Tony followed, uncharacteristically anxious to hear more. Had Krissy resigned because of him?
“Do you know why she’s quitting?”
“Word has it over there that she had it out with Wells on account of you.” Hank spread out some files before pulling a chair up close to one corner of Tony’s desk.
“I doubt that.”
But it could be true. Tony hoped it was true. If it was…then Krissy had given up everything she believed in for him. And if she’d done that, he could conclude logically that she loved him.
“I don’t doubt it at all. Brent Cohen said she was pretty adamant about defending you while Wells was doing his best to get at least one of the prosecutors who’ve gone up against you to support him in accusing you of tampering with juries.”
“What in hell are you talking about?”
“Wells is determined to discredit you any way he can, or so Brent said. Word had it he was mad as hell when he couldn’t badger any of his associates who’ve lost to you in court into giving him ammunition to use against you.”
“That’s because there isn’t any ammunition to be had,” Tony snapped. “Sorry, Hank. You know the saying, ‘Kill the messenger…’” He punched some numbers on his phone and apprised the firm’s managing partner of Wells’s latest effort to discredit him.
Hank waited silently until Tony ended the call, then leaned back in his chair and met Tony’s gaze. “No problem. Anyway, Kristine stayed in Wells’s office after everybody else had walked out. She stormed out with tears in her eyes a minute or two later. After she talked a few minutes with Andi Young, she handed a sealed letter to Wells’s secretary. Then she tidied up her desk and left.”
Tony wanted nothing more than to toss Hank out of his office so he could call Kristine, but he forced his mind onto business and reviewed the deals Hank had been able to wring out of the prosecutors on a couple of criminal cases he had no desire to take to trial.
“What do you think?” he asked Hank after going over the state’s offers.
“That you’ll be taking the Gerson case to trial.”
Tony nodded.

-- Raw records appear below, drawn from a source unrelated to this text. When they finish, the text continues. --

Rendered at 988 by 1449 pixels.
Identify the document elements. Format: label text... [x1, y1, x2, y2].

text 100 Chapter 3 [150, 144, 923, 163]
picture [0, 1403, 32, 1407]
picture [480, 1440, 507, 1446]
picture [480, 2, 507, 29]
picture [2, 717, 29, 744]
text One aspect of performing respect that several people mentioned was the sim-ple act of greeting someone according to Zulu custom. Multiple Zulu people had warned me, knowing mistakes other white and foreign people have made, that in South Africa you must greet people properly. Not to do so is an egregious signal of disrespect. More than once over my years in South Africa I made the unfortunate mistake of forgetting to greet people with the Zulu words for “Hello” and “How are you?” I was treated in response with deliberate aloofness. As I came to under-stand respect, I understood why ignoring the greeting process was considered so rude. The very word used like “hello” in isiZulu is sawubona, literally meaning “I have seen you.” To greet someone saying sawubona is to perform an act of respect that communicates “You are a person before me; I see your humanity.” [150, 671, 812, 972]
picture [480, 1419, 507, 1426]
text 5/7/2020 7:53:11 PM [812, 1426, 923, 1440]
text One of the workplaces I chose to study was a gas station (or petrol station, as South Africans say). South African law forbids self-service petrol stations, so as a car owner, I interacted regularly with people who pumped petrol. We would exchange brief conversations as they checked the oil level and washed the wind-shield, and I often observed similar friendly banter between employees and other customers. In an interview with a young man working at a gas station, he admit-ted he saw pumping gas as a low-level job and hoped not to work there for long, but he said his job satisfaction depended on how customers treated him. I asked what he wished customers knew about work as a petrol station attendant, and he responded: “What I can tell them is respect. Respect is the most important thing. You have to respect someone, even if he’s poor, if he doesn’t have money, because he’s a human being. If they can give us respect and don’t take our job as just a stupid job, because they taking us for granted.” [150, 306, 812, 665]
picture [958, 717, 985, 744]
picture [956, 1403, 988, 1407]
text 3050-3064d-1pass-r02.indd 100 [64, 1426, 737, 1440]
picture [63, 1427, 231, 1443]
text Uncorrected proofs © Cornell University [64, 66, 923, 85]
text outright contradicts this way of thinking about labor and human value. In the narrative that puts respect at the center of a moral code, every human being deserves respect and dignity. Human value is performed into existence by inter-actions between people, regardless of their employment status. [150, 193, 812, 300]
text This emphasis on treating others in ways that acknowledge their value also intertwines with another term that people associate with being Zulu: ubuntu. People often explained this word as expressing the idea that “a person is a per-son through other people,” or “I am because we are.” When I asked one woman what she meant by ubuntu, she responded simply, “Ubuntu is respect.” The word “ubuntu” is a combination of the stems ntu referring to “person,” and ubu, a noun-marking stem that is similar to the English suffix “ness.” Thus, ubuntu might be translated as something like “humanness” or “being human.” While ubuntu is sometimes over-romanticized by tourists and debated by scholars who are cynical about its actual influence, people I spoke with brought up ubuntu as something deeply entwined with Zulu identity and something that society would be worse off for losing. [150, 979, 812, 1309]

He’d have had his client, who’d had one too many drinks when he allegedly caused a fatal accident, plead to involuntary vehicular manslaughter if Cohen would have agreed to probation instead of jail time. Since Cohen was insisting on imprisonment for his client, Tony would do his best to win an acquittal.
“Let Cohen know we’ll be trying this one. You can handle the pretrial motions.”
“All right.”
“What about Jernigan?” Tony asked, impatient to be done with business.
Hank explained that the prosecutor had agreed to drop two counts of burglary in return for their client’s guilty plea to a third.
“That sounds fair. What kind of sentence is Cohen willing to accept?”